Digital image correlation applied to in situ evaluation of surface cracks upon curing of MgO-containing refractory castables

•DIC highlights damage growth by means of increased crack density and crack openings for networks on monitored surfaces, whereas traditional techniques only monitor Young's modulus changes.•Tomography scans showed that cracks initiate on the surface, and then propagate toward the center of the specimen.•DIC results indicate that after the crack density reaches its maximum value, the crack opening displacements continue to increase as in-depth propagation is still active.
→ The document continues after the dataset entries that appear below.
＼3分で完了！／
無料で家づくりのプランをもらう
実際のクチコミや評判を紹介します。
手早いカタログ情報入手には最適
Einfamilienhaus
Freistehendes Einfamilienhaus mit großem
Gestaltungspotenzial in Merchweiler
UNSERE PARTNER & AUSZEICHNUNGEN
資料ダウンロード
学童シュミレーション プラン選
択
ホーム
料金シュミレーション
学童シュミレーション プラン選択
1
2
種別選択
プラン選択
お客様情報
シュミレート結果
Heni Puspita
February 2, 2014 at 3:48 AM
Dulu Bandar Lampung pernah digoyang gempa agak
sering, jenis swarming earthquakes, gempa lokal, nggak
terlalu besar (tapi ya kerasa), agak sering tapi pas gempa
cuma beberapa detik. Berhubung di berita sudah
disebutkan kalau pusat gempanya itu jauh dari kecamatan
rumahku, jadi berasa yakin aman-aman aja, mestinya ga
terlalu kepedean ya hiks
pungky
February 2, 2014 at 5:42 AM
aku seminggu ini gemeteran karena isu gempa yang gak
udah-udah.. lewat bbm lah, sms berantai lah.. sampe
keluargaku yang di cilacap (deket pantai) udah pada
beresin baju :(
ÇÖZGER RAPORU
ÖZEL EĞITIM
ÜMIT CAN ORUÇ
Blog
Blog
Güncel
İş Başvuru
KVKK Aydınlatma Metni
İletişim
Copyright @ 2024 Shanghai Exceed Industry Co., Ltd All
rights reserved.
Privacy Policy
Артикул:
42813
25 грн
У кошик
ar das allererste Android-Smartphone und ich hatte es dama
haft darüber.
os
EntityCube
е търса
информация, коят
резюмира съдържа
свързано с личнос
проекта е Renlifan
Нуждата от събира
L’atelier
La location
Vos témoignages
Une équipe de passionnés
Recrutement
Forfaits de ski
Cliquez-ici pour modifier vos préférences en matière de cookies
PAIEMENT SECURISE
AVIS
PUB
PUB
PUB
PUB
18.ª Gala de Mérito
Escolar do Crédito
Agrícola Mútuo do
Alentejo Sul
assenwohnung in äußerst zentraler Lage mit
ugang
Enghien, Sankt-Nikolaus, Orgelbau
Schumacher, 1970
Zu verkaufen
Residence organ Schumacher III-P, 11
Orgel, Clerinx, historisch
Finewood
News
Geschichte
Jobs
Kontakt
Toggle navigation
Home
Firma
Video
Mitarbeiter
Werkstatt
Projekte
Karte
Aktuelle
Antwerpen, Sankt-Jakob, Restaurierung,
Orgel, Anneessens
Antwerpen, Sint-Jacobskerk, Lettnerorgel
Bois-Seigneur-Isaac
MgO particles are added to high-alumina castables to provide in situ spinel formation at high temperatures. However, the MgO hydration upon curing may damage the material because of localized volumetric expansion. Usually, damage is evaluated by the ex situ overall measurement of Young's modulus changes during processing via Impulse Excitation Techniques. In this paper, an experimental setup was designed to use Digital Image Correlation (DIC) as an in situ alternative to evaluate damage. Tomographic scans highlighted that all cracks initiated on the sample surfaces, and propagated in the bulk in an intergranular mode. Crack initiation and growth were assessed, for different temperatures, via Surface Crack Density (SCD) measurements, and Mean Crack Opening Displacement (MCOD) fields. They provided important insights into heterogeneous expansion phenomena and crack network quantification; for example, the SCD flattened while the overall damage was still increasing. The results attested the usefulness of DIC for in-situ quantification of ceramics cracking during processing.